- Genre: Situation comedy
- Written by: Tony Millan Mike Walling
- Directed by: Robin Carr
- Starring: Mike Grady Josie Lawrence Ronald Pickup Stephen Rea
- Theme music composer: Rod Argent Peter Van Hooke
- Country of origin: United Kingdom
- Original language: English
- No. of series: 1
- No. of episodes: 7

Production
- Producer: Robin Carr
- Running time: 30 minutes
- Production company: LWT

Original release
- Network: ITV
- Release: 25 March – 6 May 1990

= Not with a Bang =

1990 British television series

Not with a Bang is a British television sitcom produced by LWT for ITV in 1990. It ran for seven episodes, each 30 minutes long. The show was a dark science fiction comedy, focusing on the end of the human race on Earth. The title comes from the last line of T. S. Eliot's poem "The Hollow Men" "not with a bang, but a whimper"; The concept for the series originates from a self-contained 1986 Radio 4 afternoon play of the same title, from which Mike Grady was the only cast member to reprise his role in the television series.

==Premise==
The pilot episode of Not with a Bang begins with an episode of the spoof science show The World Tomorrow where Judith Hann is presenting a story on how scientists have apparently isolated the hormone that causes aging in humans. The conical flask containing the chemical is then accidentally dropped on the floor and smashes. The hormone is released and the effect spreads almost instantly, annihilating virtually all human life on Earth, turning people into little piles of an ash-like compound, before dissipating harmlessly.

The show then follows the plight of the four human survivors – three male, one female – who survive due to various far-fetched reasons – for example being sealed in a sound-proof booth during a pub quiz when the agent strikes the vicinity. The four characters are united by chance about one year after the event, and set up a base of operations in a country cottage. They then spend the next six episodes looking for other survivors, adjusting to life after the end of the world, and deliberating over the repopulation of the human race.

The show relies heavily on a small cast of esoteric characters, including: rugby league fanatic Colin; everyman Brian, who comes closest to being the group's leader; and Graham and Janet, a bland couple who struggle over the issue of having children. Conversation between Graham and Janet frequently features Graham's reluctance and Janet's determination to have children, as well as Graham's extraordinarily low sperm count.

The pub name is never mentioned in the show. Although an interior quiz advert references the Red Lion in Episode 1, there is also a V for Versus above, as well as a faint H, suggesting they did not attempt to rename the pub, as in an earlier shot of the outside, the White Hart sign is visible.

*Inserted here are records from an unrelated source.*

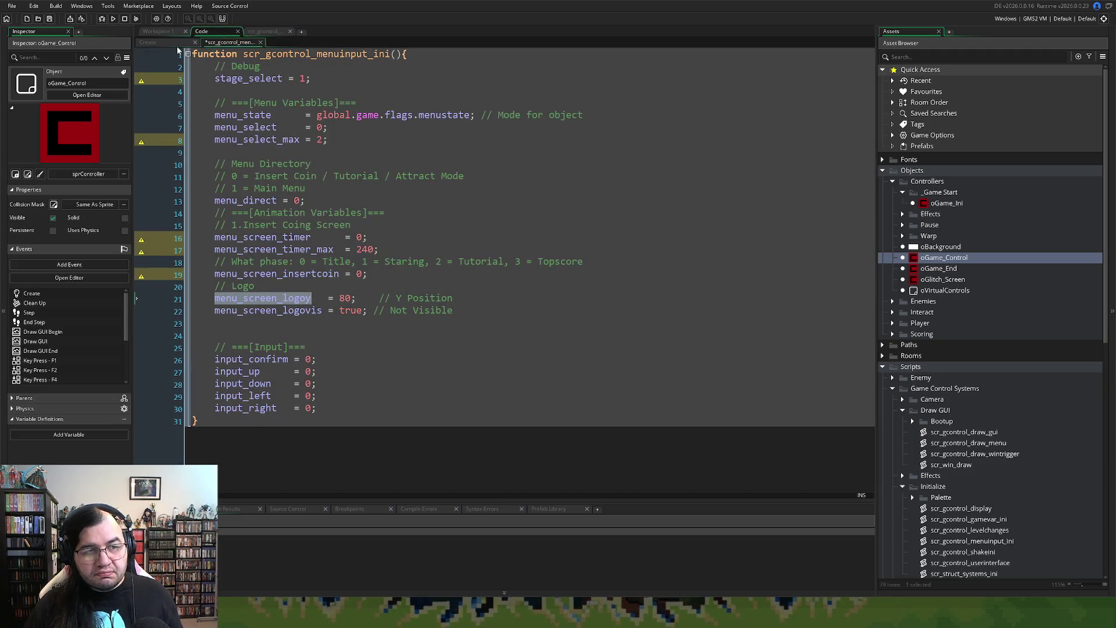
click(177, 45)
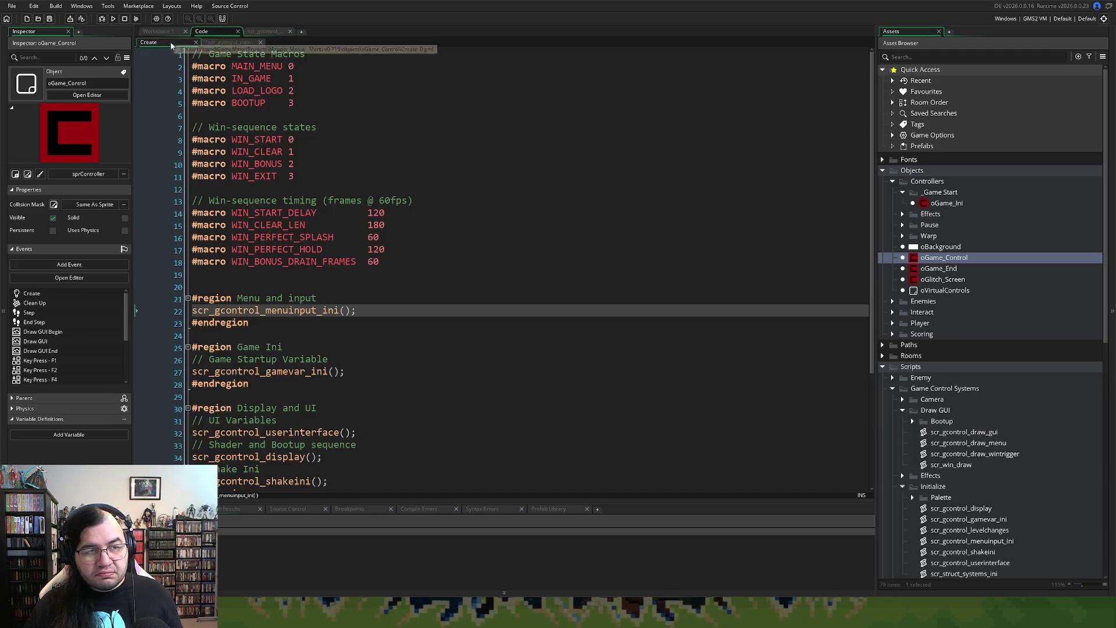
click(235, 42)
click(264, 31)
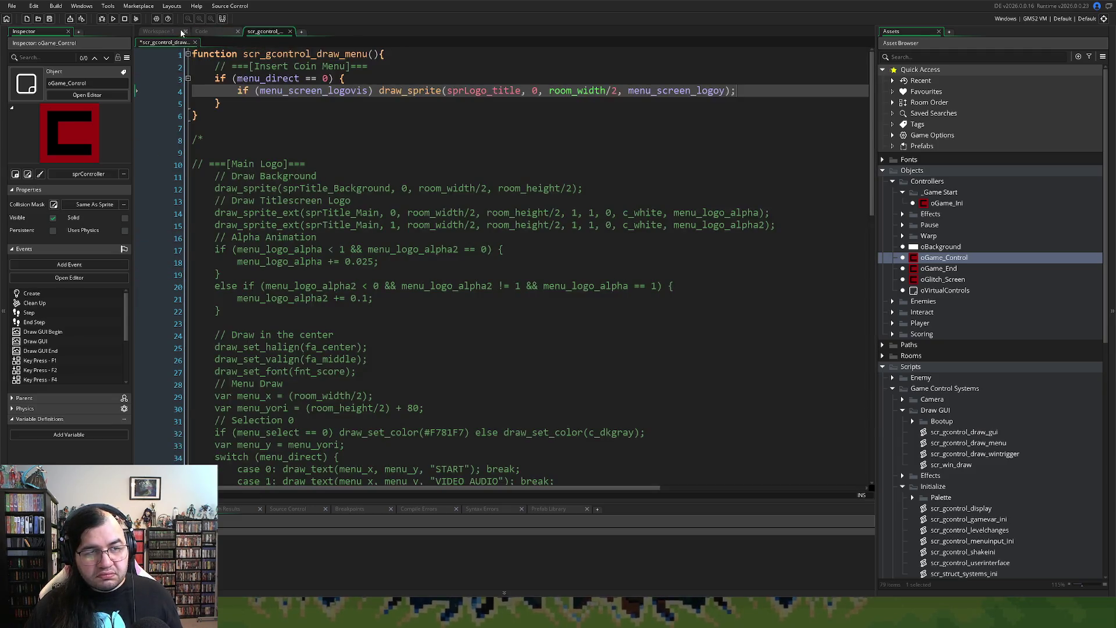
click(175, 31)
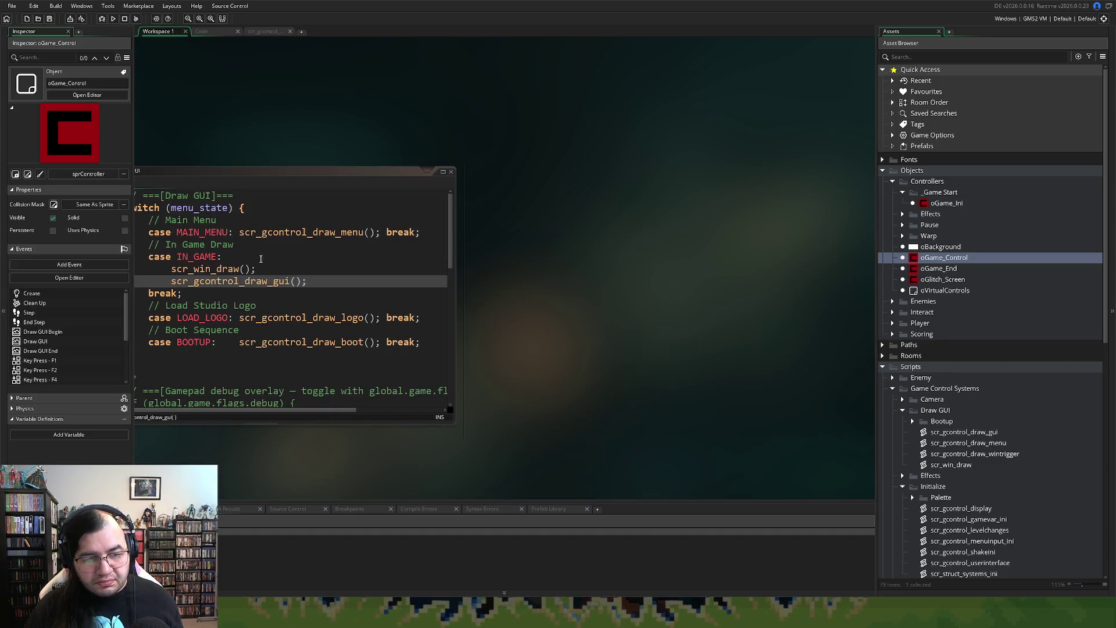
Step: Open oGame_Control's Step event and the scr_gcontrol_mainmenu script called on its line 14
click(242, 177)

These shots are of the White Hart in the village of Bouth, Cumbria.

==Cast==
- Mike Grady as Graham Wilkins
- Josie Lawrence as Janet Wilkins
- Ronald Pickup as Brian Appleyard
- Stephen Rea as Colin Garrity
- Judith Hann as herself

==See also==
- Woops, a 1992 American sitcom with a similar theme.
- The Last Man on Earth, a 2015 American comedy with a similar theme.

==Reception==
The Daily Mirror television critic Hilary Kingsley criticised the television series, writing, "Not to mince words, Not With A Bang is awful. It certainly comes with a whimper—mine—and four wimps, the nerdish characters who sit around misunderstanding each other each week. We're supposed to find it droll that the continuance of the human race rests with Janet, a prissy housewife and pot-holer (Josie Lawrence) and either her gormless loft-converter husband (Mike Grady) or one of the two other fluke survivors getting on each others' nerves. ... Josie-Lawrence can do 20 things funnier in one episode of Whose Line Is It Anyway."

In a positive review, James Green of The Stage stated, "It is funny, very funny at times, which is a help and as a saucy show with adult innuendoes has been given a 10. 5 pm network slot. ... Now that is an entirely novel kind of sit-com and for that thanks are due to writers Mike Walling and Tony Millan, and director-producer Robin Carr. In their own style of innuendo may they keep it up." The Evening Standards Geoffrey Phillips wrote, "It's a doomsday comedy, faintly reminiscent of a funny version of the Seventies series Survivors, benefiting very considerably from the casting of Ronald Pickup and Stephen Rea. The arrival of Mike Grady and Josie Lawrence promises even better things to come."